Century II headed for vote, but in what form?

By The Active Age | August 31, 2020

The battle over Century II and the former downtown library continues.
In January, a private-public group proposed tearing down the structures to redevelop the riverfront area. By July, a group called Century II collected more than 17,000 signatures trying to force the city to put the buildings’ future before voters. However, the city challenged that petition drive in court, arguing that state law prohibits the enacting of “administrative” ordinances through the petition initiative process.
On Aug. 18, the City Council voted to put the question of Century II to voters but did not promise to abide by the result.

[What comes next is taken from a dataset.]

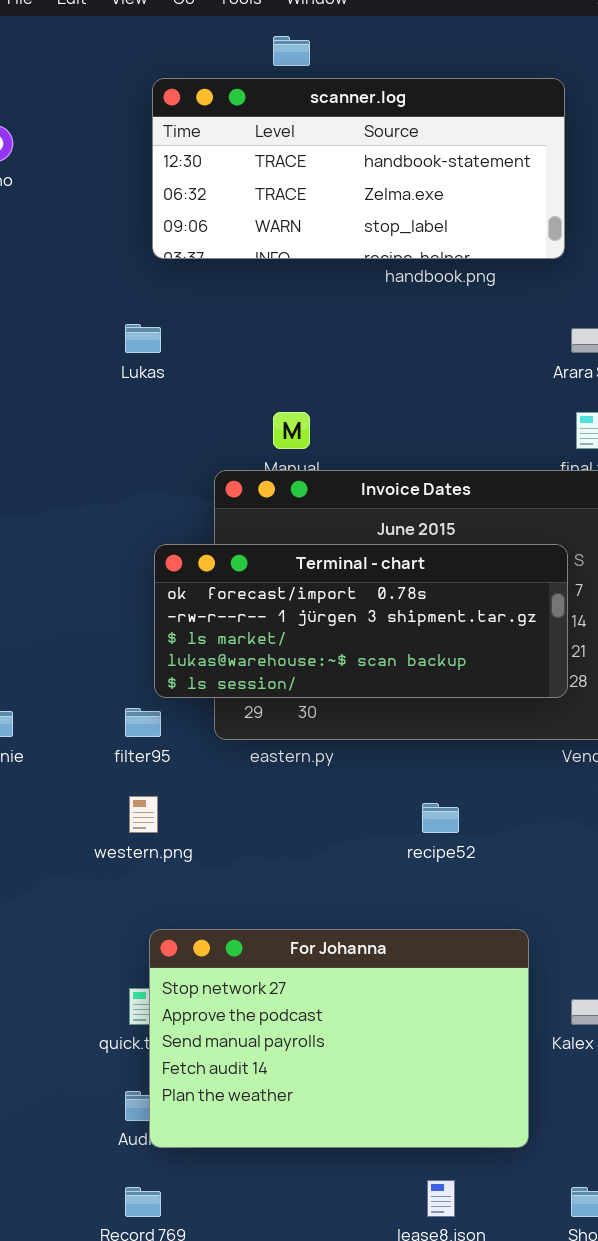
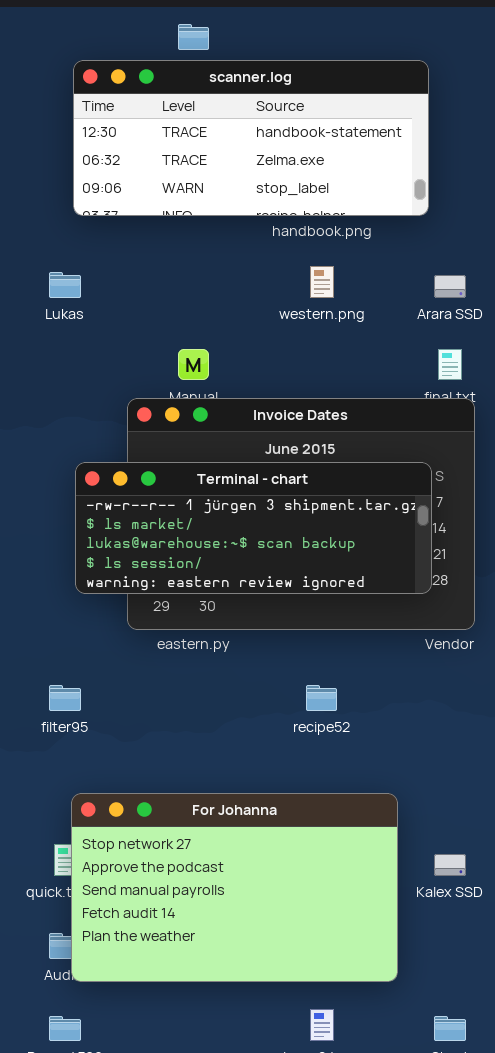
Terminal - chart: [154,544,568,698] -> [75,462,432,594], scrolled down 1 row
filter95: [125,708,161,737] -> [49,685,81,711], moved
western.png: [129,796,158,833] -> [310,266,334,298], moved

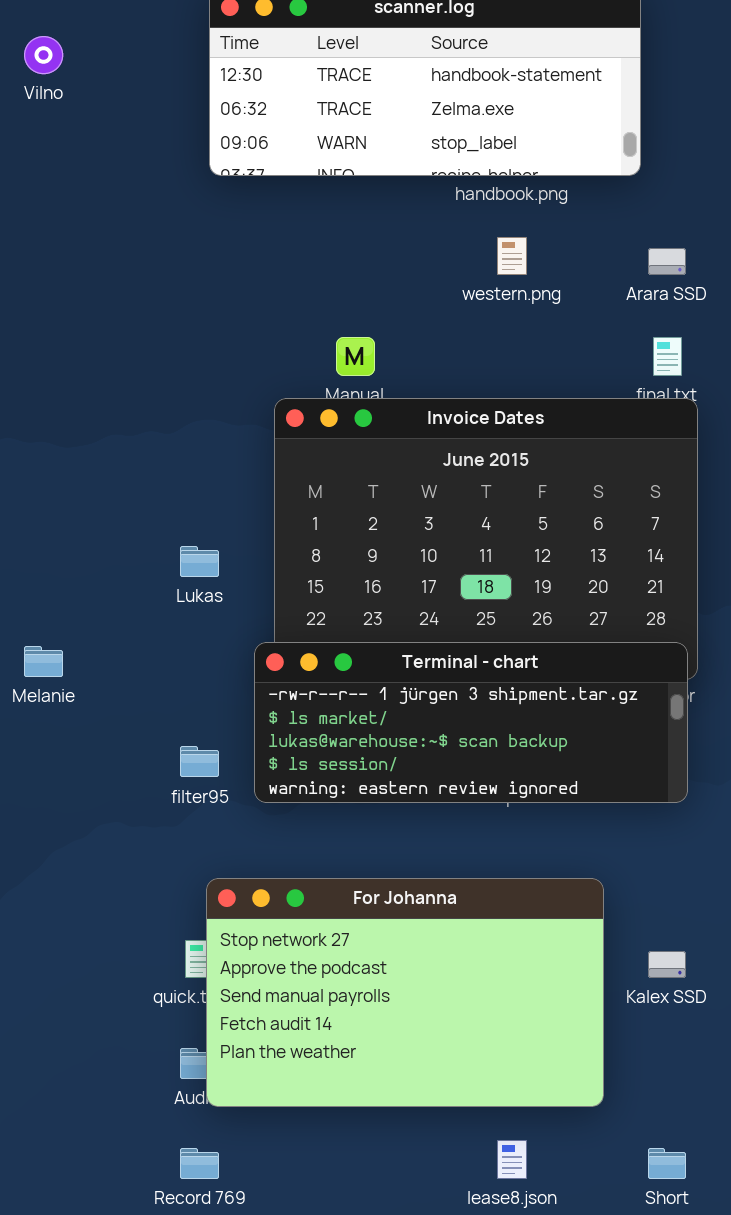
Lukas: [49,272,81,298] -> [180,546,219,577], moved
Terminal - chart: [75,462,432,594] -> [254,642,688,803], moved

The Active Age asked representatives of the city and Save Century II for statements.
Celeste Racette, a leader of Save Century II, made these points in an email:
• Sedgwick County Election Office was consulted regarding the petition and said it was good. Michael D. Pepoon, county counselor, rendered an opinion to Karl Peterjohn and attorney Windell Snow stating: “It is my opinion that the form of the question stated on the petition complies with the requirements of KSA 12-3013 and 25-3601, et seq.”
• City Council held executive sessions on determining whether to sue us or not, and then added an agenda item last week, August 4, and ratified the lawsuit.
• The 2021-2022 proposed budget contains privatization of Century II which can only mean one thing, they are going to turn management of the facility over to Visit Wichita, or some other disinterested group, who will run the building down even further. Nowhere in the budget does it mention historic tax credits for the building.
• City Council, with backing of the City Manager and give quasi-private nonprofit groups, are working to destroy Century II without a citizen vote.
The city issued this statement:
“The City has committed to allowing an advisory public vote if demolition of Century II or the former Central Public Library is ever proposed. We appreciate the robust engagement and advocacy on the part of many residents in regard to these buildings.”